Jobs numbers ebb and jobs numbers flow, and as always, it would be unwise to make too much of one report. But this one has enough signs of weakness embedded in enough places that it has to make economy-watchers -- including those at the Federal Reserve who meet in less than two weeks -- reassess their confidence that a solid, steady jobs recovery is underway.
Consider this: The nation has averaged 148,000 new jobs a month for the last three months. The number was 160,000 for the last six months, and 184,000 a month over the last year. That looks to me like a downward trend, no two ways about it. It's certainly not the gradual acceleration that most mainstream economists have forecast as 2013 advances and the impact of tighter fiscal policy fades.

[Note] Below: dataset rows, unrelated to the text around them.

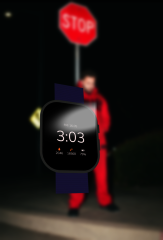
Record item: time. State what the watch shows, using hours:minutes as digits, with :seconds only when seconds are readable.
3:03
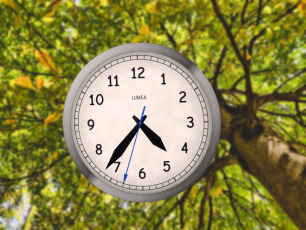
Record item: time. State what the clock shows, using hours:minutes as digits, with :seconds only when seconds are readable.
4:36:33
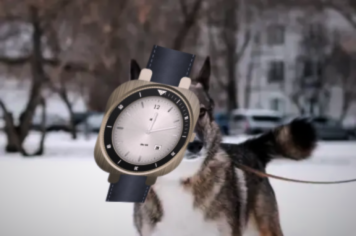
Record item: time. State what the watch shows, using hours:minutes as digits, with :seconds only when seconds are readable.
12:12
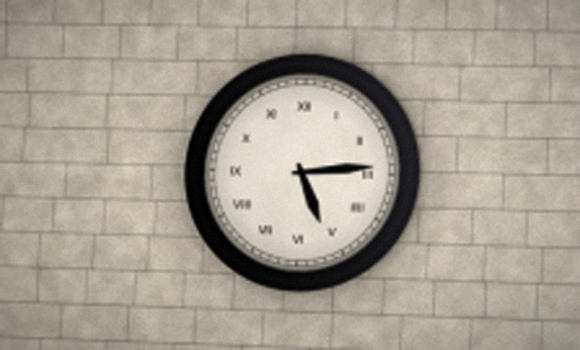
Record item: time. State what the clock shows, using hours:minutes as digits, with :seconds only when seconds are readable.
5:14
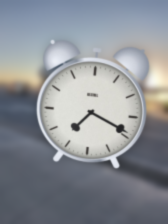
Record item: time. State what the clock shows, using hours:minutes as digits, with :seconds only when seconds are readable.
7:19
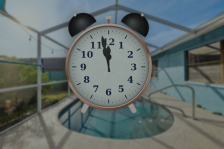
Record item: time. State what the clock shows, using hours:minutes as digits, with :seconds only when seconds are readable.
11:58
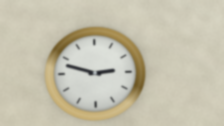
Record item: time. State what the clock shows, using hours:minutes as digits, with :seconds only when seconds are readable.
2:48
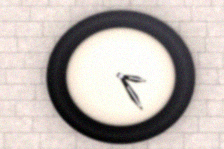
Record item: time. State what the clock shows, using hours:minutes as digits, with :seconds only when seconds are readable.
3:25
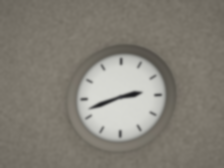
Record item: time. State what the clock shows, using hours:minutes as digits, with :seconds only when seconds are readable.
2:42
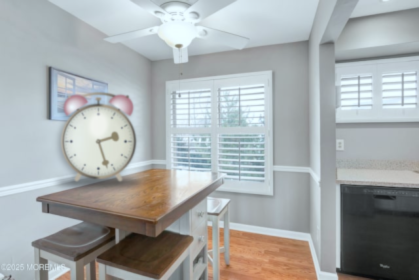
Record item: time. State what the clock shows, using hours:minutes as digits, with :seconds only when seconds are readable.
2:27
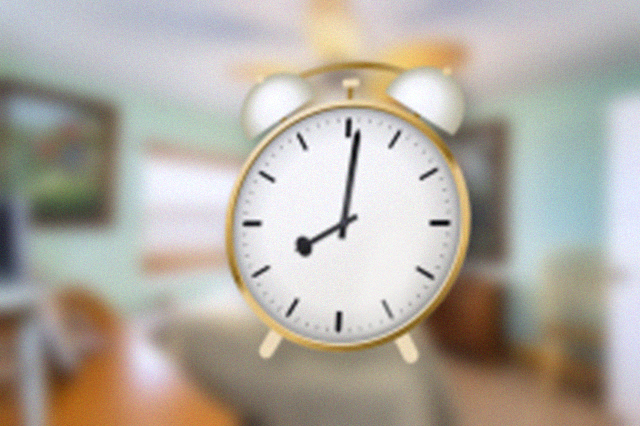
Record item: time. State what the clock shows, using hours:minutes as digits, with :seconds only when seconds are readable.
8:01
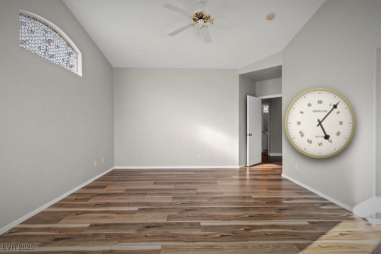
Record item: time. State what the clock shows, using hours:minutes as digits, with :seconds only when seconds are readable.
5:07
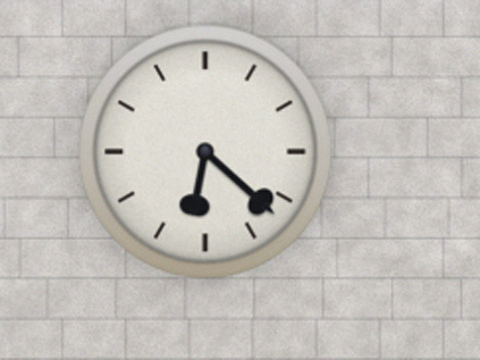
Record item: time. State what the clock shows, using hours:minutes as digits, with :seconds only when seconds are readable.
6:22
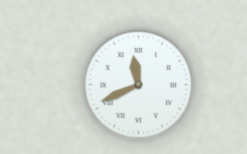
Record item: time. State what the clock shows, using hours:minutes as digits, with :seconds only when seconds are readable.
11:41
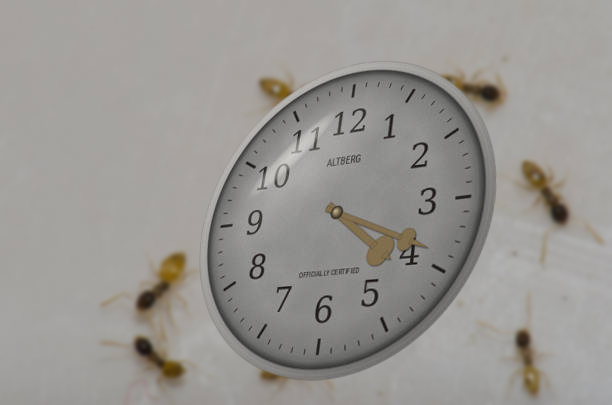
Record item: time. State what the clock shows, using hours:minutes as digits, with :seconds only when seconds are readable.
4:19
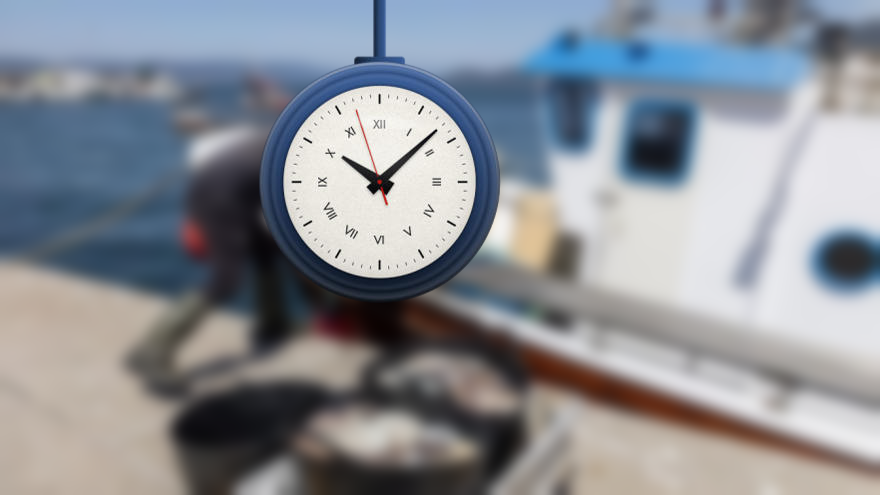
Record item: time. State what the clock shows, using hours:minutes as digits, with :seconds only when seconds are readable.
10:07:57
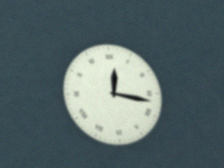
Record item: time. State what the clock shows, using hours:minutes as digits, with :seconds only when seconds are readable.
12:17
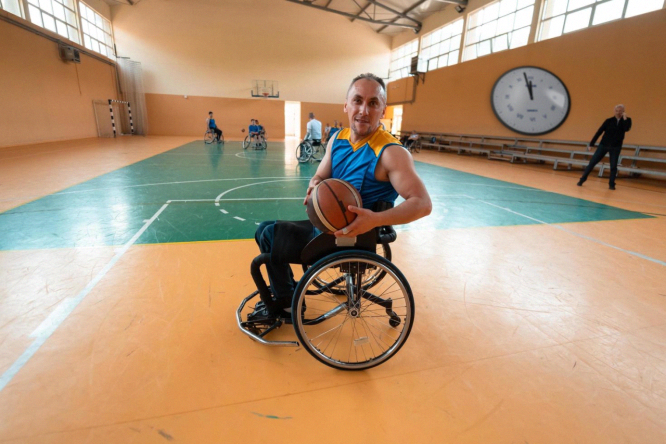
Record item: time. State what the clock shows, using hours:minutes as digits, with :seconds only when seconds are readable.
11:58
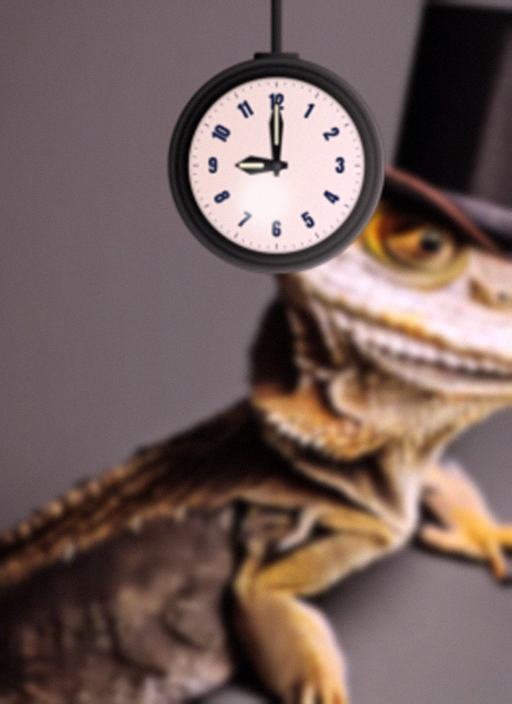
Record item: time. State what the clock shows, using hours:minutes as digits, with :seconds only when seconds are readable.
9:00
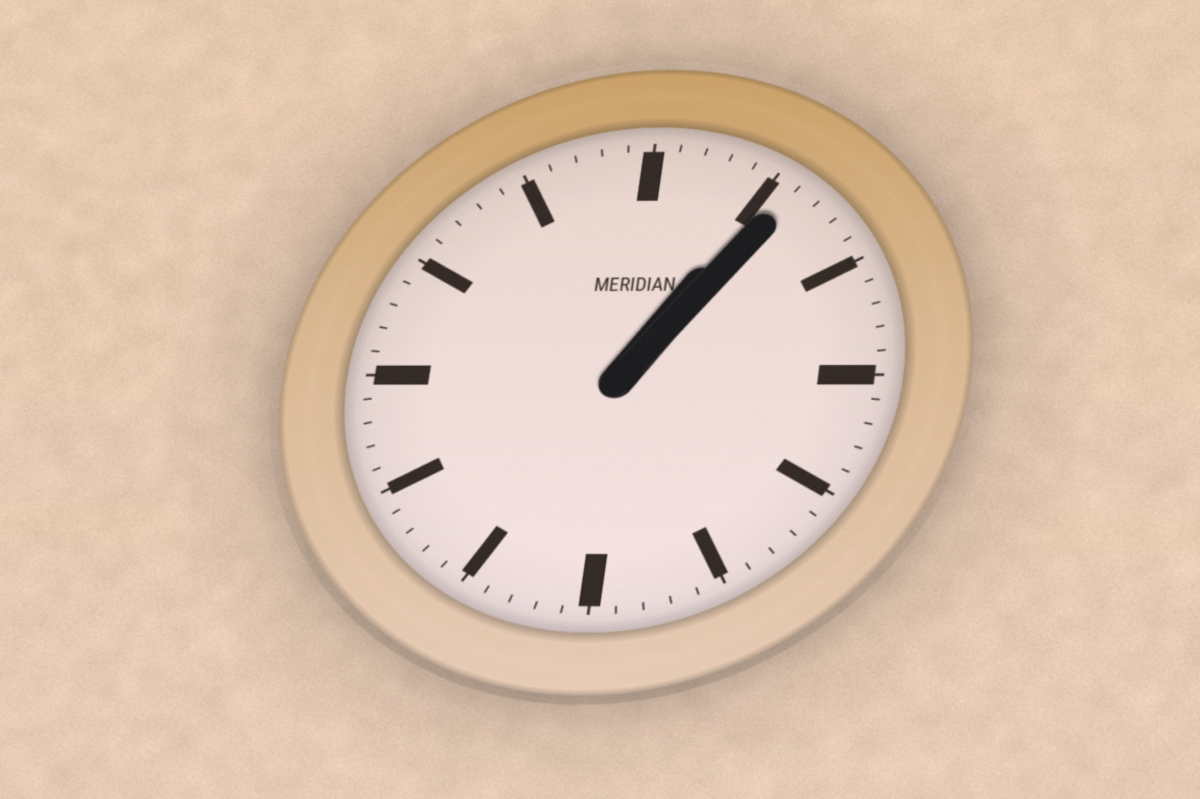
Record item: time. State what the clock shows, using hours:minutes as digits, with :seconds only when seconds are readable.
1:06
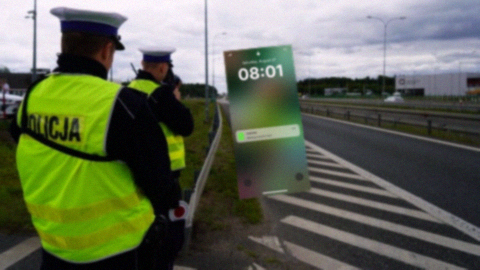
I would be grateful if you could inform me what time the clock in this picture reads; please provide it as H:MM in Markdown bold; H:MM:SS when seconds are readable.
**8:01**
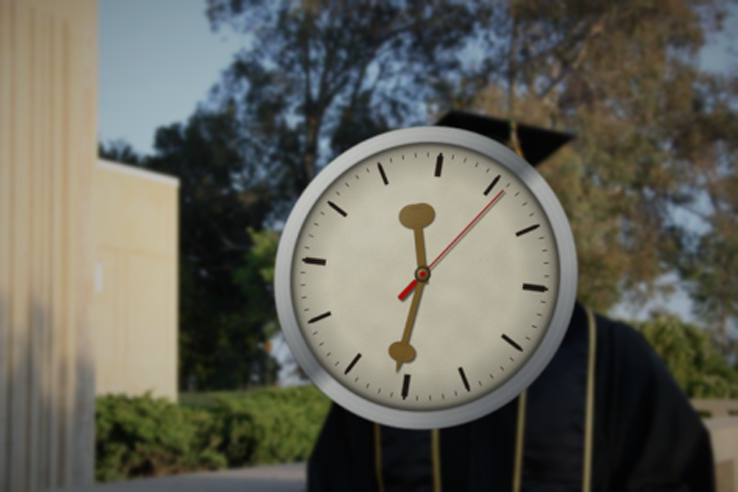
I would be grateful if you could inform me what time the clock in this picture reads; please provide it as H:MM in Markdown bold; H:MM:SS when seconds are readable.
**11:31:06**
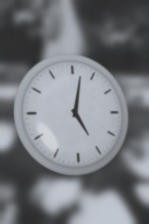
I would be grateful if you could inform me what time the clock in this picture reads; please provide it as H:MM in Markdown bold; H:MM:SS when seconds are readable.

Want another sign? The proportion of the U.S. population that had a job in August was 58.6 percent. Six months earlier, the number was a whopping -- wait for it -- 58.6 percent. The year is nearly three-quarters over, and the economy isn't growing fast enough to put a higher proportion of its citizens back to work.
You don't have to squint hard to see evidence that the "nice, steady improvement" theme that has been the conventional wisdom is missing part of the story.
That is particularly relevant for Chairman Ben Bernanke and his colleagues at the Fed. The central bank has been expected to start pulling back on the pace of its $85 billion-a-month in bond purchases at its meeting Sept. 17-18. The Fed's entire plan for winding down its "QE" policies, which it planned to conclude in the middle of next year, has been dependent on steady improvement in the jobs market.
That such a jobs recovery may not materialize has to make them at least think twice, maybe three times, about pulling the trigger on the so-called taper at this policy committee meeting. Adding to the case for waiting is a looming fiscal standoff and rising oil prices set off by the conflict in Syria, which is heightening geopolitical worries.
This report may not be definitive, but it's enough to spur a reassessment of how robust this recovery is, and how much confidence any of us have in that view.